August marks National Immunization Awareness month, and that’s no surprise.
Doctors are serious about vaccinations, particularly because a recent trend for some parents to try to stretch out the period in which their children get shots. Doctors say that’s a non-starter. In fact, most believe that a vaccine should be as automatic as putting on a seatbelt in your car.
“Immunizing your kids and getting vaccines up to date is one of the most important things a parent can do to protect the health of your child,” said Dr. Banu Kumar, the Chief of Pediatric Medicine at Children’s Hospital of Michigan.
Without vaccines, the health of an entire community can slip. Kumar pointed to measles outbreaks across the U.S. in 2014. It’s a disease that was thought to be eradicated on U.S. soil, but nearly 700 cases popped up in hospitals across the country. Similar situations have developed with meningitis and whooping cough — diseases that are part of routine vaccination programs.

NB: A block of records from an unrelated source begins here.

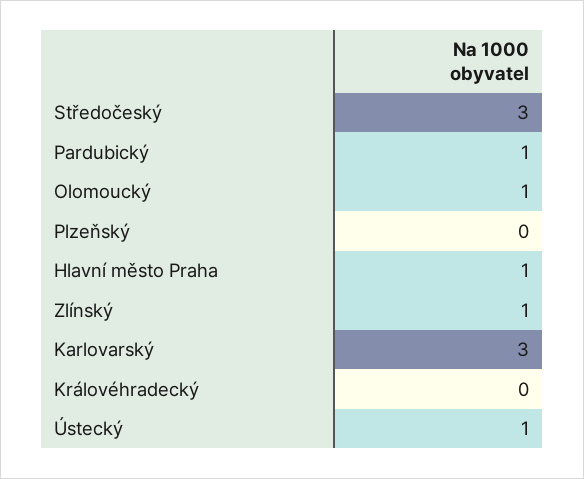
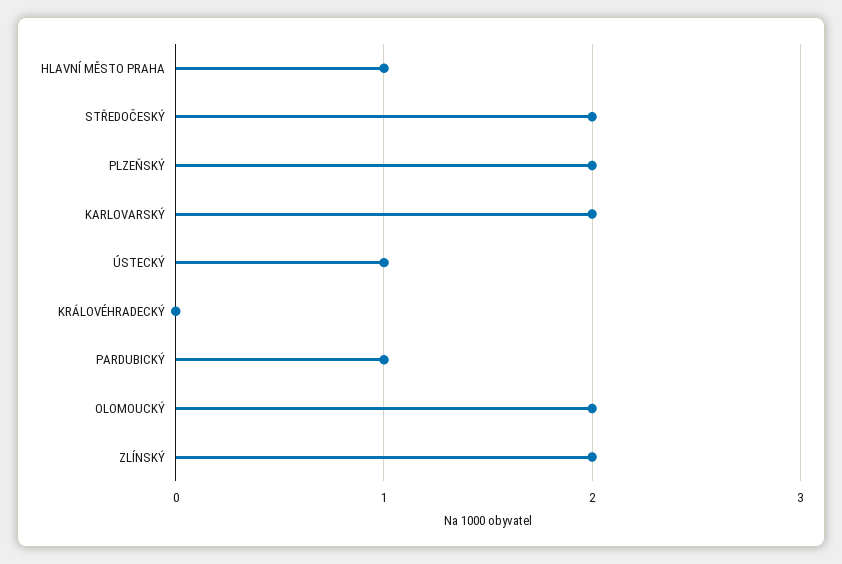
Středočeský: 3 -> 2
Olomoucký: 1 -> 2
Plzeňský: 0 -> 2
Zlínský: 1 -> 2
Karlovarský: 3 -> 2

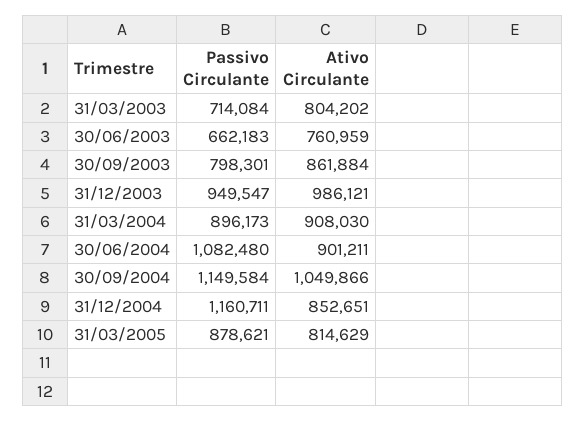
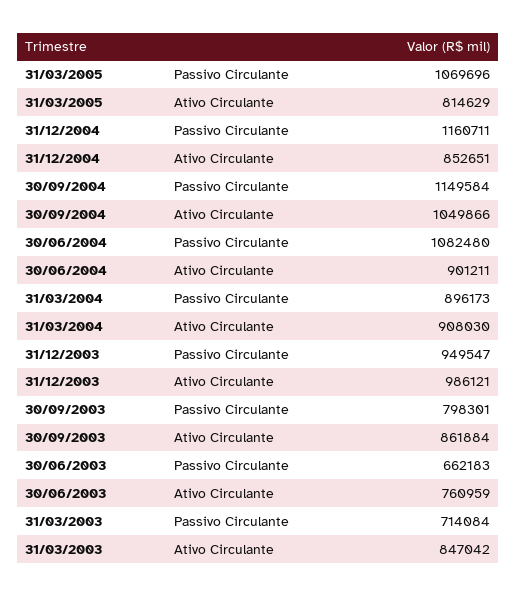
Ativo Circulante, 31/03/2003: 804202 -> 847042
Passivo Circulante, 31/03/2005: 878621 -> 1069696

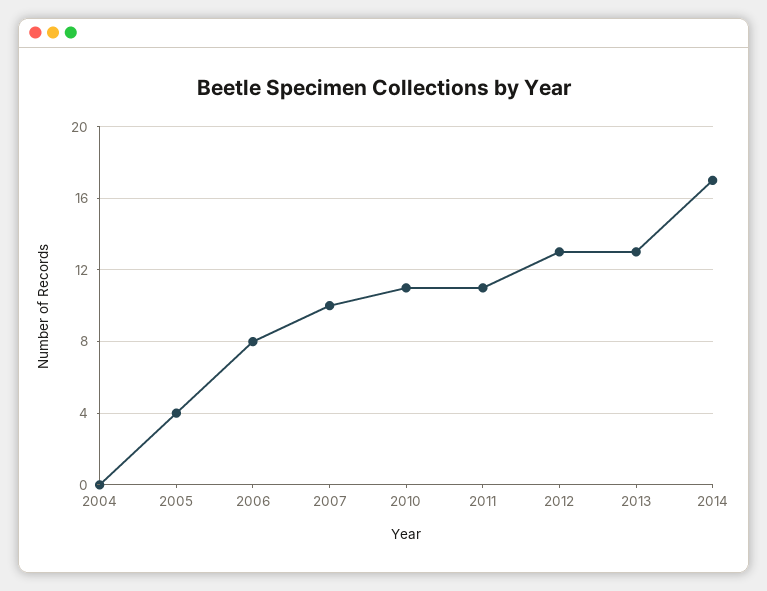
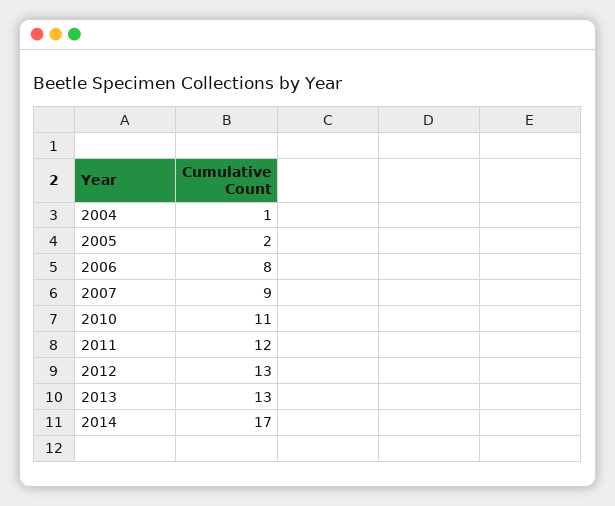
2004: 0 -> 1
2005: 4 -> 2
2007: 10 -> 9
2011: 11 -> 12

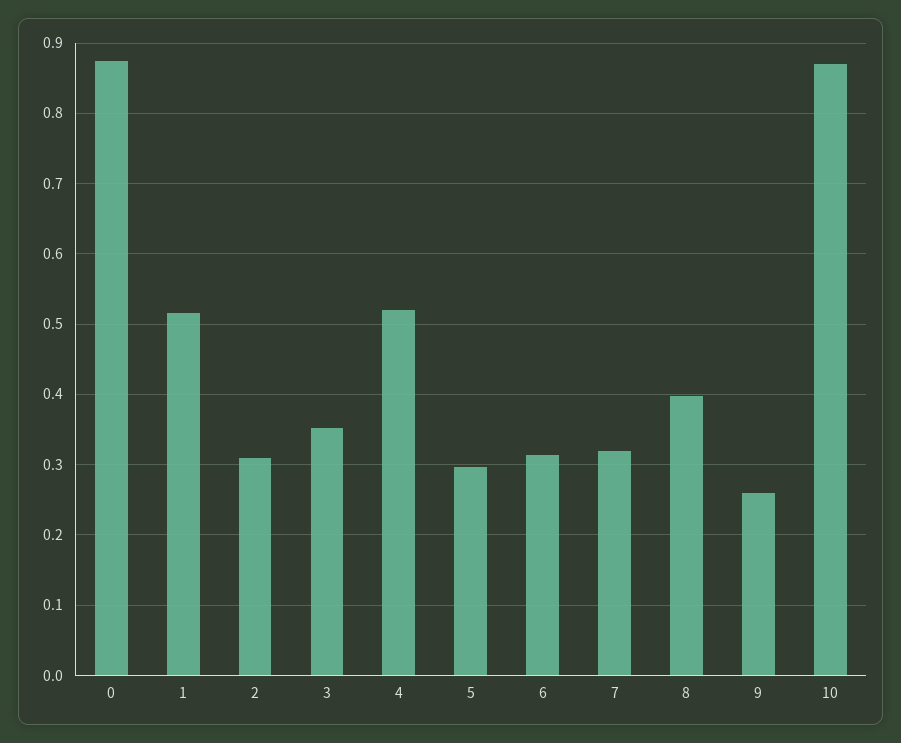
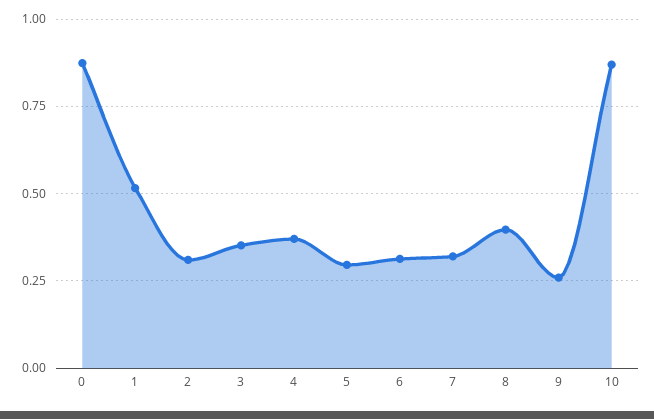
4: 0.52 -> 0.375

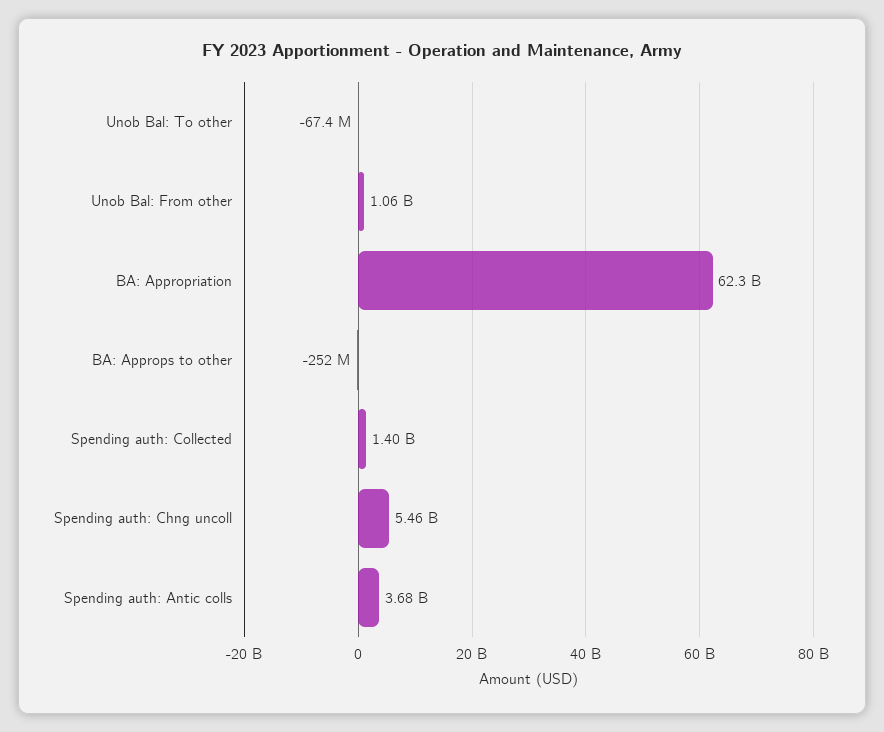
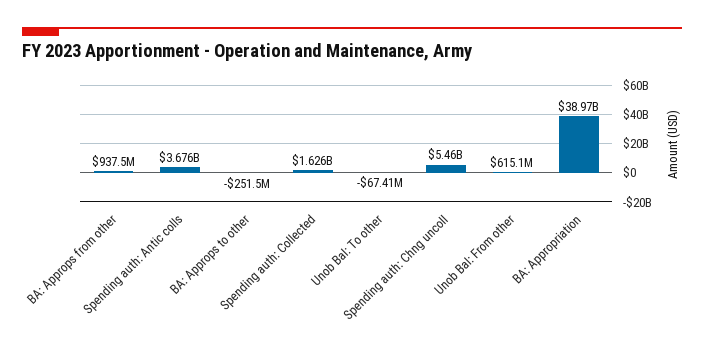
Unob Bal: From other: 1060000000 -> 615100000
BA: Appropriation: 62300000000 -> 38970000000
Spending auth: Collected: 1400000000 -> 1626000000
BA: Approps from other: none -> 937500000

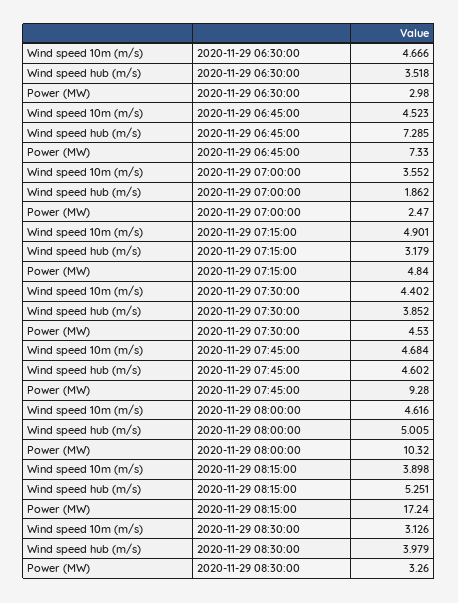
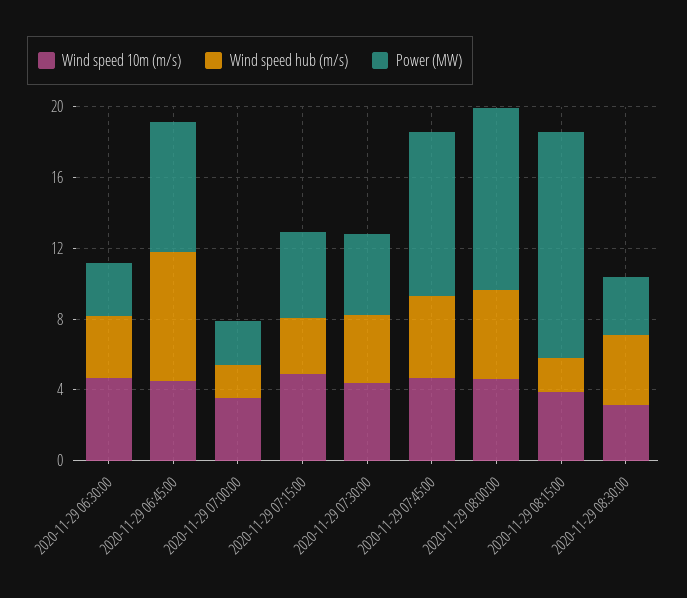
Wind speed hub (m/s), 2020-11-29 08:15:00: 5.251 -> 2
Power (MW), 2020-11-29 08:15:00: 17.24 -> 13

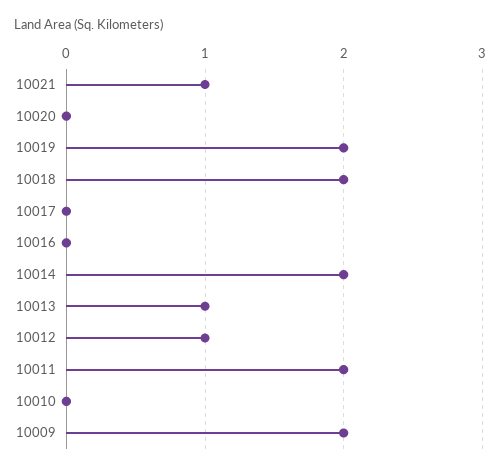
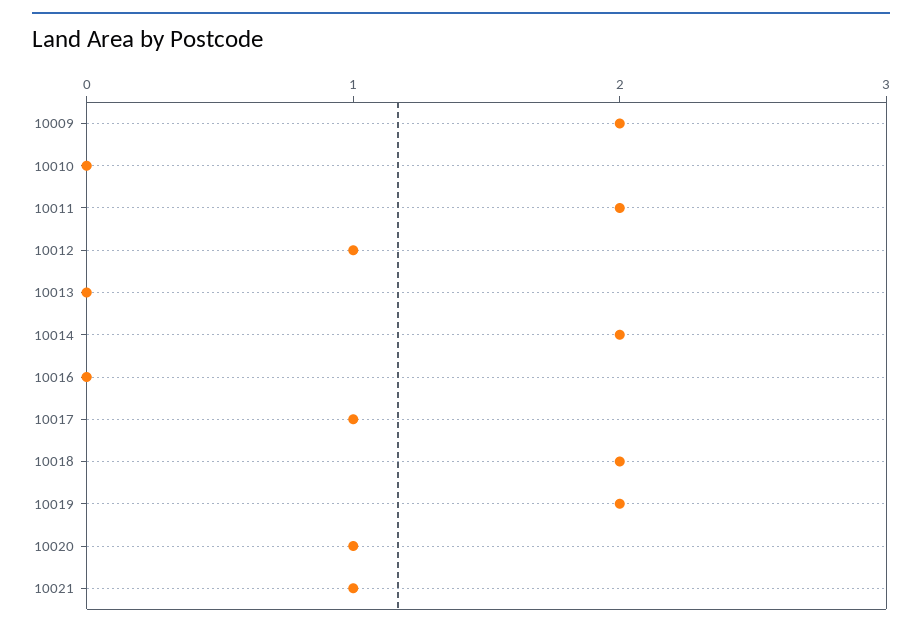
10020: 0 -> 1
10017: 0 -> 1
10013: 1 -> 0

“If (parents) get to see those diseases they will understand,” said Dr. Kumar. “It is so important to get their kids vaccinated, to protect them.”
Delaying vaccines puts children at risk for harmful diseases. That’s why doctors have a schedule set that eliminates the risk, as well as, the possibility for confusion as future appointments about which vaccines are given and why. That schedule is set forth by the U.S. Centers for Disease Control Prevention.
Dr. Kumar also noted that the flu season is rapidly approaching.
It's important for healthy children to get their flu vaccines because not only do they help protect the child who gets the vaccine, but they help protect children with congenital heart disease, immune problems or chronic disease from getting the flu. Children with these conditions, and those under the age of 6 months, cannot get the flu vaccine and could become dangerously ill if infected.
“So it is very important that children, or anyone above the age of six months, including all children and adults get flu vaccines,” said Dr. Kumar.
Influenza typically begins to pop up in local doctors offices, and hospitals toward the end of summer and fall. While it is rare, it is possible for people to die as a result of the flu — something which did happen in the metro Detroit area last year.